Starboard, Elliott tell eBay to sell assets, restructure

(Reuters) – Hedge funds Elliott Management and Starboard Value have taken stakes in eBay Inc (EBAY.O) and urged changes at the e-commerce platform including the sale of some of its businesses, which could release billions of dollars in capital.

In a letter sent to the company’s board, Elliott asked eBay to hive off ticket-sales franchise StubHub and eBay Classifieds Group from its core marketplace as part of a five-point plan to double the company’s value.

Separately, a source familiar with the matter told Reuters that Starboard had also taken a significant stake in the platform and was pushing for changes including asset sales.

Shares of eBay, which lost a quarter of their value last year as it lost market share to Amazon.com Inc (AMZN.O) and other online competitors, rose as much as 12.1 percent to $34.75 in response and were on course for their best performance in a year.
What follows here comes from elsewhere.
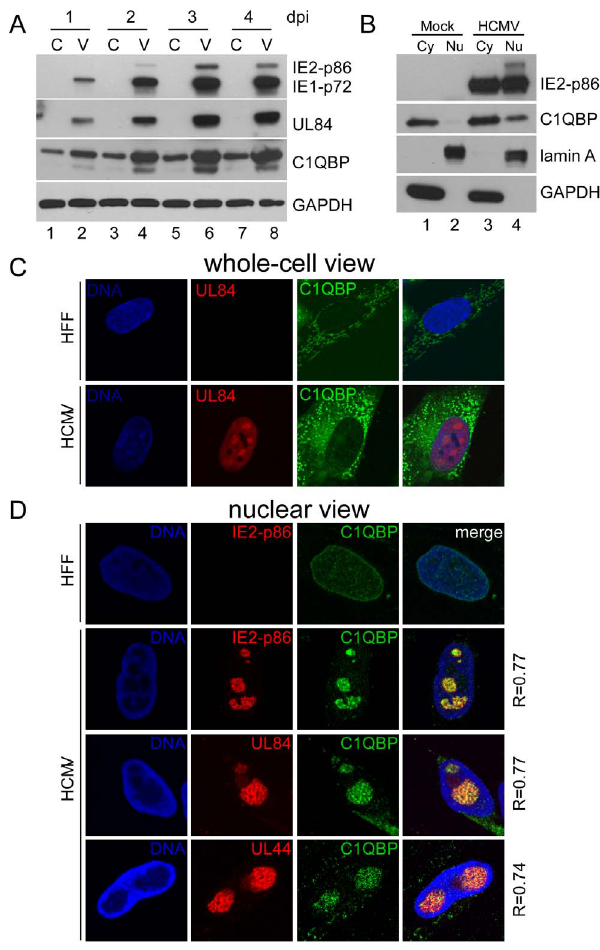
Figure 6. HCMV infection up-regulates the expression of cellular protein C1QBP, which associates with the IE2-p86/ UL84/UL44 complex in virus replication compartments. (A) HFF cells, infected with wt HCMV (V) at an MOI of 2 PFU/cell and were harvested at the indicated time-points for western blot analysis of proteins IE1-p72, IE2-p86, UL84, C1QBP, and GAPDH by using specific antibodies described in the Materials and Methods. Cellular protein GAPDH serves as sample loading control (C). (B) Cytoplasmic and nuclear fractions of mock-infected or HCMV-infected cells were analyzed for C1QBP and IE2-p86. Lamin A and GAPDH were used as makers for the nuclear (Nu) and cytoplasm (Cy) fractions, respectively. (C and D) Subcellular localization of cellular C1QBP and viral UL84, IE2- p86, and UL44 proteins in HFF cells infected with wt HCMV at MOI of 2 PFU/cell for 48 h. Uninfected cells and infected cells were fixed before (C, whole-cell view) or after (D, nuclear view) permeabilization with 0.3% Triton X-100 and immunostained with specific antibodies against C1QBP, IE2-p86, UL84, or UL44 as described in the Materials and Methods. Cellular DNA was stained by TO-PRO. The 63 6 objective lense was used. Pearson’s correlation (R) for colocalizaion of fluorescent signals was determined for indicated images by Image J software (ver 1.46) and are shown on the right of each panel.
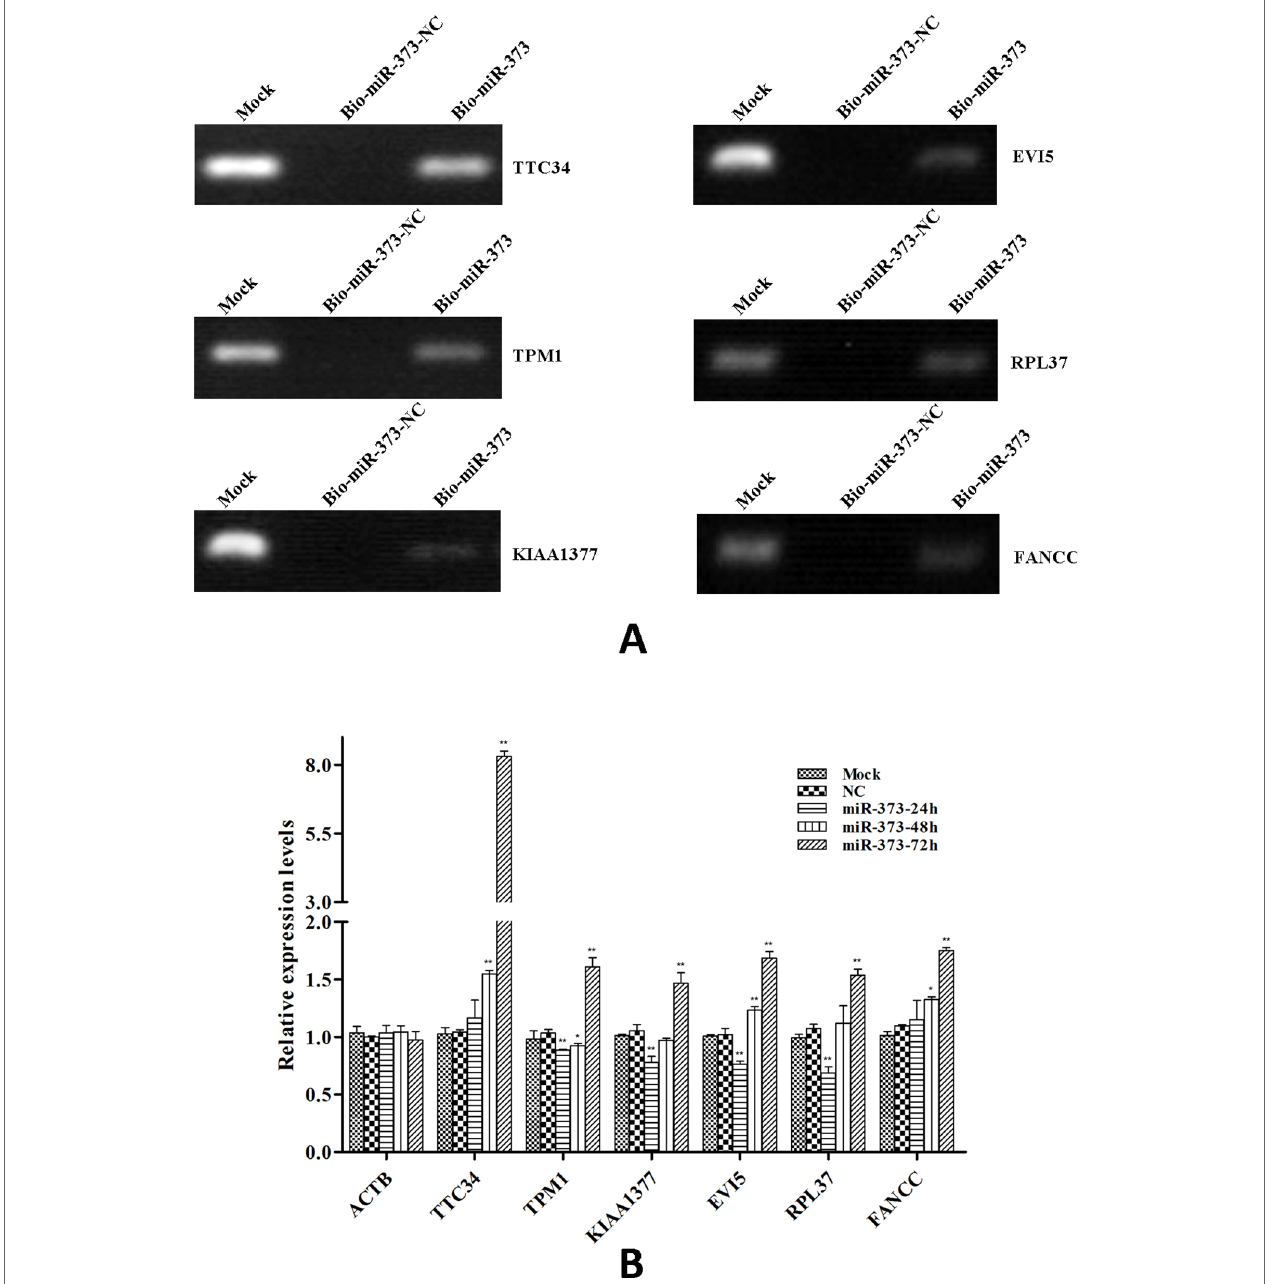
FIGURE 7 | The identified genes via next-generation sequencing can be regulated by miR-373. (A) Bio-miR-373 or bio-NC-miRNA was transfected into MCF-7 cells for 24 h. Then cells were harvested, and the DNA fragments were enriched via DNA–miRNA pull-down assay. The enrichments of TTC34, EVI5, TPM1, RPL37, KIAA1377, and FANCC promoters were measured by semi-quantitative PCR. (B) MCF-7 cells were transfected with miR-373 or NC-miRNA. Cells were harvested after 24, 48, or 72 h post-transfection. Real-time PCR was used to measure the mRNA level of identified genes. The expression of β -actin was used as the internal reference. n = 3, * P < 0.05, ** P < 0.01 compared with the sample transfected with NC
Elliott, which owns a stake of more than 4 percent in eBay, said the company could raise its value to $55-$63 per share by 2020 if it implemented the restructuring plan.

EBay said it would review Elliott’s proposal, and is looking forward to engaging with the hedge fund.

Starboard did not respond to a request for comment.

The San Jose, California-based company has been splurging on product development, brand marketing and website design, while also cutting jobs.

Elliott said StubHub on its own could be worth $3.5 billion to $4.5 billion and eBay Classifieds, which could be sold or spun off, between $8 billion and $12 billion.

The shareholder also detailed a plan for operational improvement, including a roughly $250 million increase in operating expenses from 2018 to 2021.

“While we believe that execution missteps and unclear focus have impaired value, eBay is far from broken, and its future should be bright,” Elliott’s Jesse Cohn wrote, adding that his mother had built a successful business on eBay by selling jewelry for over a decade.

DA Davidson analyst Tom Forte said he agreed that restructuring could create more value for shareholders.

Elliott said its plan earmarked 20 percent of free cash flow on an ongoing basis, or $600 million to $700 million, for annual investment in acquisitions of companies or technologies.

It called for an initial meeting with the board to discuss its concerns and for the establishment of a strategy and operations committee to execute the improvement plan.

“(EBay) has been primed to see activist intervention for some time now,” Benchmark Co analyst Daniel Kurnos said.

“The general consensus is that a true clean-up is needed.”